My biggest gripe I’ve got with EVs, however, is the battery production, which is a wash of toxic emissions and finite materials. Cobalt and lithium for example are very delicate and need to be changed from being adopted in a battery cell for an electric vehicle. Current car manufacturers are working on improving the ingredients that goes into their batteries, such as solid-state batteries which are alot smaller and promise a greater distance on one charge, but it’s not here yet.
A study recently was published by Polestar, the electric car company from Volvo, revealed that the battery production of one of their electric cars compared to a conventionally-powered Volvo XC40, meant that battery production was so high in emissions that you had to drive the Polestar 48,000 miles before you can balance the emission levels with the XC40. Now, in my view, a zero-emission vehicle is one that is zero emissions from the get go – not after 48,000 miles.

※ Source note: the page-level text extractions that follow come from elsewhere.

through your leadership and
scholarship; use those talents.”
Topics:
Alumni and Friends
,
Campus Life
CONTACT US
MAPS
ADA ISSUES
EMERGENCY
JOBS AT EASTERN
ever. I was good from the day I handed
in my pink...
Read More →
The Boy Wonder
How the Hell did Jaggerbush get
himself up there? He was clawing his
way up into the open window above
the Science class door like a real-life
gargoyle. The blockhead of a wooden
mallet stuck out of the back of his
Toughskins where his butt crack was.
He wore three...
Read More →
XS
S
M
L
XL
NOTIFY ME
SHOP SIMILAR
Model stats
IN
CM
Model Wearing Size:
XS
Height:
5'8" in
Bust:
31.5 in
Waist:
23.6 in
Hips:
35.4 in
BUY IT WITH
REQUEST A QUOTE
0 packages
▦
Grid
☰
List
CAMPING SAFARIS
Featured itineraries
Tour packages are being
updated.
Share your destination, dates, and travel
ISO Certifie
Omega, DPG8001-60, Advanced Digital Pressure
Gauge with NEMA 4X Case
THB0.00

On the face of it, hydrogen fuel-cell looks like a valid and sustainable solution and I think it still is. Not only does it give the consumer good range out of a tank, but it offers the practicality of ICE motoring and in the process of only produces H20 (water). There are problems though, there are only two cars on sale today that offer this alternative fuel: the Toyota Mirai and Hyundai Nexo. Both of which are ruinously expensive at more than £60,000, and the infrastructure in the UK is very poor, with less than 20 hydrogen filling stations, so there is further investment that needs to be backed by the government for this to be a viable solution – which it could still be for heavier industrial vehicles like trucks and buses that wouldn’t work with an electric motor.
So, the country has got a lot of work to do to meet its ambitious target to end the sale of new ICE cars, and only time will tell to see whether that goal is achieved. My outcome is this: you need to give the consumer choice, it can’t just be a one-way street. We need a balance of electric power, hydrogen fuel-cell and low-carbon synthetic fuels to reach Britain’s target of net-zero by 2050.